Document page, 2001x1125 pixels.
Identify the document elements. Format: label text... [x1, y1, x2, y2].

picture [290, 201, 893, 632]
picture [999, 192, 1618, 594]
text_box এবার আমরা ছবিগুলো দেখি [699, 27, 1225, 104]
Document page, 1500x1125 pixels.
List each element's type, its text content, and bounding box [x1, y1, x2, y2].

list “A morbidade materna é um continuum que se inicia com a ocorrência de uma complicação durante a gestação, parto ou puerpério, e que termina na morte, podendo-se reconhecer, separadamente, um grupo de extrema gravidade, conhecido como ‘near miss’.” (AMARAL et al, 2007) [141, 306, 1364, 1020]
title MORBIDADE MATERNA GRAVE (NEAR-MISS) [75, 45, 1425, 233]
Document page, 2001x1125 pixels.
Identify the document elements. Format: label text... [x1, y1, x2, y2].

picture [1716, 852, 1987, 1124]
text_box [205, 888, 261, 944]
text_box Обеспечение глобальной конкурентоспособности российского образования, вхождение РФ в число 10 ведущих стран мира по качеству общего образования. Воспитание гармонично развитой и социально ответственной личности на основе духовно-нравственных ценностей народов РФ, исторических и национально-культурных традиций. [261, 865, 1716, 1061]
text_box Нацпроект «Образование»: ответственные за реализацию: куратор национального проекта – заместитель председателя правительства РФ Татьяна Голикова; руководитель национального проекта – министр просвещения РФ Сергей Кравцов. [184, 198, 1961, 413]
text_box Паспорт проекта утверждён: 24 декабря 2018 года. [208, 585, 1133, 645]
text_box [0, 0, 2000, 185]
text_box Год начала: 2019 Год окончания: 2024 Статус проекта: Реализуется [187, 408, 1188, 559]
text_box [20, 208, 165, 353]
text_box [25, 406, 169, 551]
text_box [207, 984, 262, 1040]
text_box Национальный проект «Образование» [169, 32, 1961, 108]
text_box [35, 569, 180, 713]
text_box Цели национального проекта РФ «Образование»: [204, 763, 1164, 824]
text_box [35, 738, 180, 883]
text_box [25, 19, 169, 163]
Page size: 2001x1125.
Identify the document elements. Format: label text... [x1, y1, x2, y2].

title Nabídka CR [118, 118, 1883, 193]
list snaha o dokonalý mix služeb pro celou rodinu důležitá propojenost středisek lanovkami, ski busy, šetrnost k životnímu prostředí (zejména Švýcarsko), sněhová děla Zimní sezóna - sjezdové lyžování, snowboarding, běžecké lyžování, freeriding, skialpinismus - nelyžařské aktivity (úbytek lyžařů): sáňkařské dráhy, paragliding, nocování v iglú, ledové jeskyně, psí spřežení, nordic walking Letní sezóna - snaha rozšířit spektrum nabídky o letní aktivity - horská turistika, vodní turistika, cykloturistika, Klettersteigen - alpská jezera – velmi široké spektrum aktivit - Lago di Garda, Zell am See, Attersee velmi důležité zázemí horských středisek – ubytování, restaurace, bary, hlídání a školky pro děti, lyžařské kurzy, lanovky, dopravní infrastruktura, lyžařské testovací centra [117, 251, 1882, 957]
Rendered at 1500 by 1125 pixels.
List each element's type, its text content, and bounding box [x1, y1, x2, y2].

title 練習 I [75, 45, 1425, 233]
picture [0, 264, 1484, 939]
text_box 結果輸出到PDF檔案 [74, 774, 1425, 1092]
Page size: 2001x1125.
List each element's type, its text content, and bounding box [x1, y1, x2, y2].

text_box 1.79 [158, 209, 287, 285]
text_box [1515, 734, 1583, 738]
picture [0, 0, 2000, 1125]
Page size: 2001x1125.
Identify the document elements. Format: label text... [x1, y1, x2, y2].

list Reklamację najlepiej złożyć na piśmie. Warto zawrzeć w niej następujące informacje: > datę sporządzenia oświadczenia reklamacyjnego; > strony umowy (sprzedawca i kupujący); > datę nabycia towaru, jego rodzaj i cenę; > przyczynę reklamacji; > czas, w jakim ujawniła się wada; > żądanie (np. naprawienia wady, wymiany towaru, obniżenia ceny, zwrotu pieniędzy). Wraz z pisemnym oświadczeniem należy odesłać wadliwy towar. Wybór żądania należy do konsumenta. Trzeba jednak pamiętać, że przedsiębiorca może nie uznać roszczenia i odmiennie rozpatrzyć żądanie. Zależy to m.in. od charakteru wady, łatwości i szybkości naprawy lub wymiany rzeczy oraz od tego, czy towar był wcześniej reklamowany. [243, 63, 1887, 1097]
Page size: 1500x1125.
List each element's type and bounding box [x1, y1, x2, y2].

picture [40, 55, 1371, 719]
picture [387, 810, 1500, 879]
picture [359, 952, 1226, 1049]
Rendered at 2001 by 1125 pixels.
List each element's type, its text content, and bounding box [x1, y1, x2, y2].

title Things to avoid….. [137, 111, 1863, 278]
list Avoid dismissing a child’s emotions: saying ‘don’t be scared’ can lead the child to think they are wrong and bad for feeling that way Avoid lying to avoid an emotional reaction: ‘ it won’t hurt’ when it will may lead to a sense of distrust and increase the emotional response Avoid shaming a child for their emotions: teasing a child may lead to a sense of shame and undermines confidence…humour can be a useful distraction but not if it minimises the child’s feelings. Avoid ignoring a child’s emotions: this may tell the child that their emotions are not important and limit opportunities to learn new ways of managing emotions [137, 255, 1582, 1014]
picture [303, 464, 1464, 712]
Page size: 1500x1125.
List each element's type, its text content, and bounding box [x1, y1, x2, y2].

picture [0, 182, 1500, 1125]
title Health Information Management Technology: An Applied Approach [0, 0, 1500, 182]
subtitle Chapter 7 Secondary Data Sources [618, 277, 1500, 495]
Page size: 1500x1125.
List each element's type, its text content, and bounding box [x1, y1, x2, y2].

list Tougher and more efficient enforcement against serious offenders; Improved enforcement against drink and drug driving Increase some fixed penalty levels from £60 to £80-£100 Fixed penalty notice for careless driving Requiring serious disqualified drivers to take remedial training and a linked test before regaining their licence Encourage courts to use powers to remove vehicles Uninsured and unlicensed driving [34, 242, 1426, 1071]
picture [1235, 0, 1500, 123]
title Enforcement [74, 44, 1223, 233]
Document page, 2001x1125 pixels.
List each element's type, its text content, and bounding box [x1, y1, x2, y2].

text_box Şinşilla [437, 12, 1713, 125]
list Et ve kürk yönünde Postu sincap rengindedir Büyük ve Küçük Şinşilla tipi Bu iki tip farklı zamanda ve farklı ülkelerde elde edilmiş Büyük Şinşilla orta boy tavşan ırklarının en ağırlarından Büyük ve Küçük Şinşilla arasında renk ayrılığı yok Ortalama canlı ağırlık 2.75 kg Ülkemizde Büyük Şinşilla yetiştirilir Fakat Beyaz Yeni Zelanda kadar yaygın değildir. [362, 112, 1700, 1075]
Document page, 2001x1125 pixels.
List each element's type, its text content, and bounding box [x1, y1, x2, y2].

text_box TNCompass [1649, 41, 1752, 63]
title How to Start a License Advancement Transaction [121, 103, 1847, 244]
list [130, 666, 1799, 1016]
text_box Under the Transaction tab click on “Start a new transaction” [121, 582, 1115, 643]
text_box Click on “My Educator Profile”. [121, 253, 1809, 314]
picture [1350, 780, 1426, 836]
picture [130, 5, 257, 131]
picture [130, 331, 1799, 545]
■ ■ ■
#### [Your objective]
Pull every line with the string "Rendered" from the data above.

#### [Output for this task]
Rendered at 1500 by 1125 pixels.
Rendered at 2001 by 1125 pixels.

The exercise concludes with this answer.